US seizes Irans news outlets; charges Iranian disinformation

The US seized on Tuesday Iranian government-affiliated media websites, as well as three of the Iraqi group Kataeb Hezbollah. The US Justice Department which initiated the action said they were hosted on US-owned domains in violation of sanctions, Al-Jazeera reported.

Visitors to leading Iranian media sites such as Press TV and Al-Alam, the country's main English language and Arabic language broadcasters, as well as the Al-Masirah TV channel of Yemen's Houthis, could see only single-page statements on Wednesday, informing that the website "has been seized by the United States Government" bearing the seals of the Federal Bureau of Investigation and the US Commerce Department.

The 33 websites were held by the Iranian Islamic Radio and Television Union (IRTVU), which is reportedly run by the Islamic Revolutionary Guard Corps Quds Force (IRGC).

The US has included in its blacklist both IRTVU and IRGC. By this, the US makes it illegal for Americans, US companies, and foreign or non-American companies with US subsidiaries to deal with them or their affiliates.

Kataeb Hezbollah, the Iraqi group, designated by Washington as a terror group, owned three sites that were seized and is a military faction believed to have close ties to Tehran.

IRIB charged the United States with repressing freedom of expression.

The US government also took over the domain name of the news website Palestine Today, which reflects the viewpoints of Gaza-based groups Hamas and Islamic Jihad, redirecting the site to the same notice.

As for the Houthis' Al-Masirah, the website of their political wing, branded the action "American piracy and copyright confiscation."

"The government of the United States of America is banning the Al-Masirah website without any justification or even prior notice," they said.

A-Masirah quickly established a new website, using its name but swapping the .net domain for .com.
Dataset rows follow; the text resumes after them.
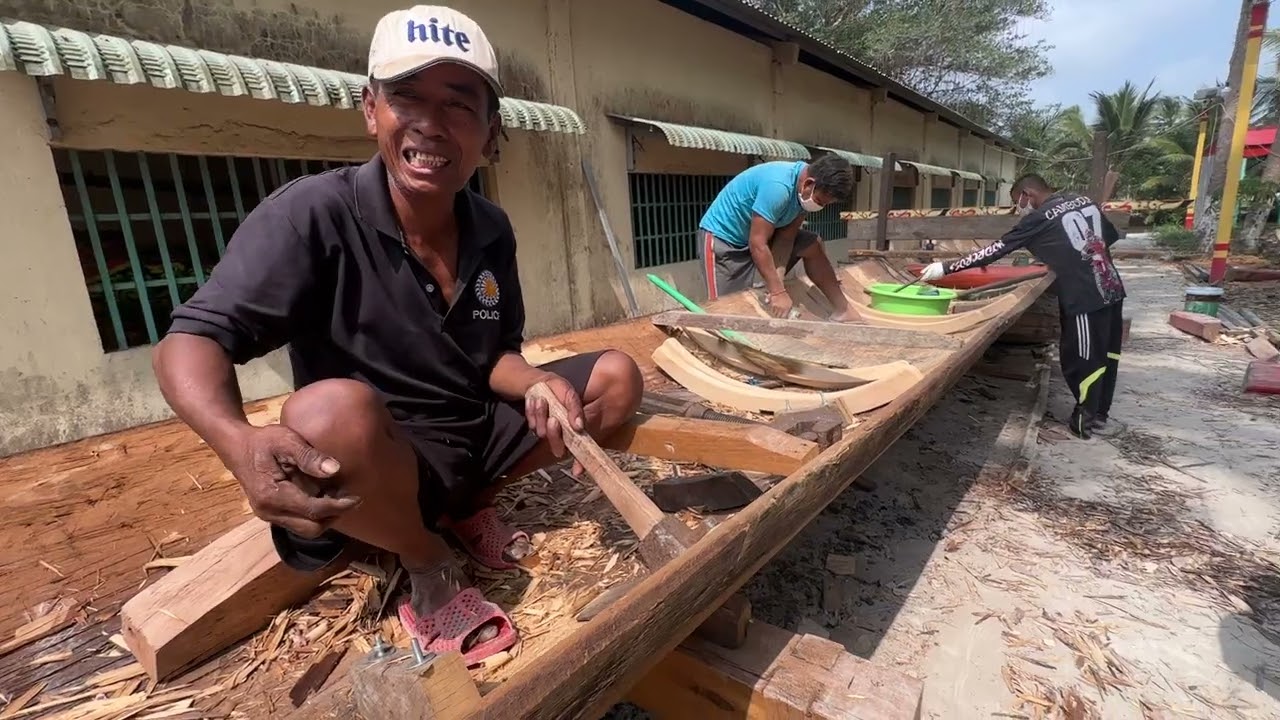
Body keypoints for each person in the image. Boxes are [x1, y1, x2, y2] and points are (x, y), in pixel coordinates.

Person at [150, 5, 643, 666]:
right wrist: (235, 440)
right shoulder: (311, 215)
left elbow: (493, 353)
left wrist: (535, 380)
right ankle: (425, 556)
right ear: (370, 110)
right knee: (325, 414)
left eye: (459, 105)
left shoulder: (490, 227)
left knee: (616, 378)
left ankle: (469, 508)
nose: (431, 124)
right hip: (381, 461)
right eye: (407, 98)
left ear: (490, 132)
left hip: (472, 433)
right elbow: (192, 339)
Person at [920, 173, 1125, 439]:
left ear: (1028, 194)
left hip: (1084, 296)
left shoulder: (1038, 218)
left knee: (1082, 357)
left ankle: (1083, 421)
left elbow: (994, 250)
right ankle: (1099, 414)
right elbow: (1107, 236)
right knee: (1107, 353)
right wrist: (1061, 255)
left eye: (1019, 201)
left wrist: (946, 268)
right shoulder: (1082, 200)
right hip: (1111, 287)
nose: (1020, 208)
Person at [696, 155, 858, 320]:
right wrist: (778, 292)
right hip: (725, 240)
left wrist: (776, 284)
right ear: (809, 183)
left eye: (824, 204)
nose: (820, 206)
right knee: (726, 311)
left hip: (759, 237)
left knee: (811, 244)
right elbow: (757, 243)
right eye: (819, 201)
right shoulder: (777, 187)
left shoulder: (804, 192)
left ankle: (844, 309)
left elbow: (786, 238)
The US action also comes close on the heels of the election of new Iranian president Ebrahim Raisi, believed to be a hardliner and not ready to meet US President Joe Biden. Raisi wants the US to repeal the sanctions on Iran first, which were reimposed in 2018 following President Trump's decision to withdraw from the deal signed in 2015. The US sanctions were lifted then following a nuclear deal, named the Joint Comprehensive Plan of Action (JCPOA) signed with the involvement of Iran and EU countries and China.